Problem: After finding the line containing "left hip: (378, 446)" below, please output that line and each following one through the line containing "left knee: (388, 547)", exactly as written.

Records from a dataset:
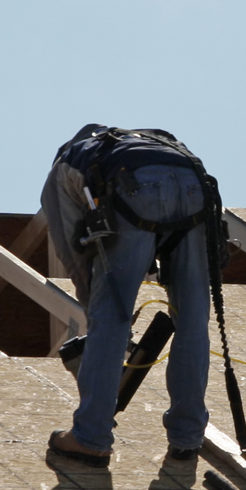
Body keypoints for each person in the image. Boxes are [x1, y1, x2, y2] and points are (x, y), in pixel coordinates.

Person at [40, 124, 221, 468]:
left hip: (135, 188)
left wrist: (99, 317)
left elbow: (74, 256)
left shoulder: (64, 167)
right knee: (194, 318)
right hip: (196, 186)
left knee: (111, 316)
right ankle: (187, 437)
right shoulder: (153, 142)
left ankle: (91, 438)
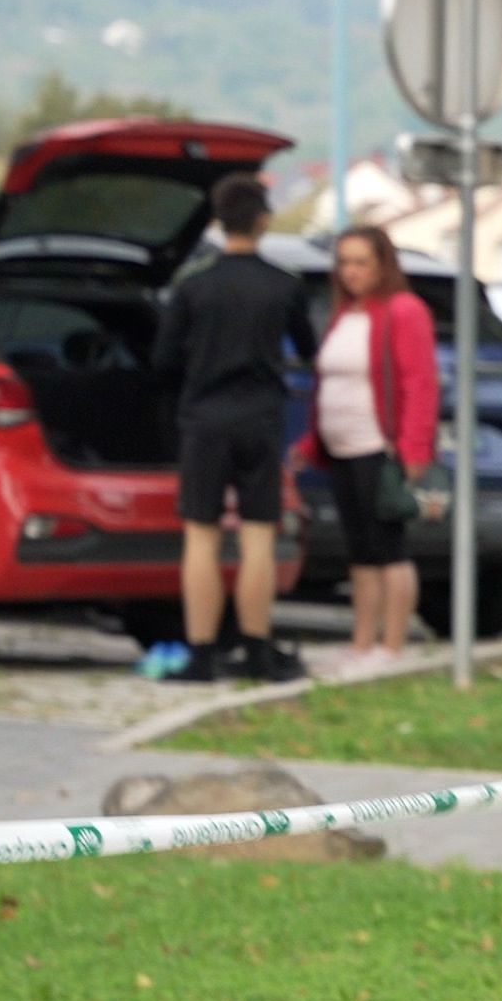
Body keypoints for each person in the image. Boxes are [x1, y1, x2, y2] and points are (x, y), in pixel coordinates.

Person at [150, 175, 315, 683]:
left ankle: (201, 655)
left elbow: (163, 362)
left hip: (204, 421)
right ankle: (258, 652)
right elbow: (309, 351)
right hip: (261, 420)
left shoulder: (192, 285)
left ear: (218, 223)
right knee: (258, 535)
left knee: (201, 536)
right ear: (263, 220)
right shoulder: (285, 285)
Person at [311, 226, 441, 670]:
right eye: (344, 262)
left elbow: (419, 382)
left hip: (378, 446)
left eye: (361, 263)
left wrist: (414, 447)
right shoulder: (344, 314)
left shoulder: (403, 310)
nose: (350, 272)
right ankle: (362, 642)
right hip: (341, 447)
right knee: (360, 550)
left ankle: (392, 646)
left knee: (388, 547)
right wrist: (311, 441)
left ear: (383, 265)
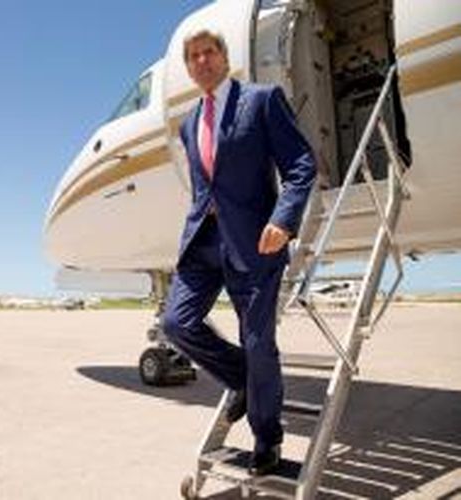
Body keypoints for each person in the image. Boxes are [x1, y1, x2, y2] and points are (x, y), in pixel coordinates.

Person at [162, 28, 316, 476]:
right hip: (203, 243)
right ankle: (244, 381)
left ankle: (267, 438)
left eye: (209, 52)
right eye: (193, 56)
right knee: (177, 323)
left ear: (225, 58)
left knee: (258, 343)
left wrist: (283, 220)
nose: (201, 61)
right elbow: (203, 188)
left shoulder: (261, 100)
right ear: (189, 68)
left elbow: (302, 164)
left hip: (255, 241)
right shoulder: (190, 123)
---
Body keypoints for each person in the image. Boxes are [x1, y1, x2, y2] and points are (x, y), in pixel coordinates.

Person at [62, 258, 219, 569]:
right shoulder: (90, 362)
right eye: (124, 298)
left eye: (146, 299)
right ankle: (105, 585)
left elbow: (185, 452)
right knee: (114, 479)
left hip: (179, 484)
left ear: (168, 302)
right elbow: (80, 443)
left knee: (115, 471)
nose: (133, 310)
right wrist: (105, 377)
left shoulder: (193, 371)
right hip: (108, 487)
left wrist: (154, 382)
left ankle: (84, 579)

Result below:
left hip: (378, 446)
left eye: (361, 263)
left wrist: (414, 447)
right shoulder: (344, 314)
left shoulder: (403, 310)
nose: (350, 272)
right ankle: (362, 642)
right hip: (341, 447)
right knee: (360, 550)
left ankle: (392, 646)
left knee: (388, 547)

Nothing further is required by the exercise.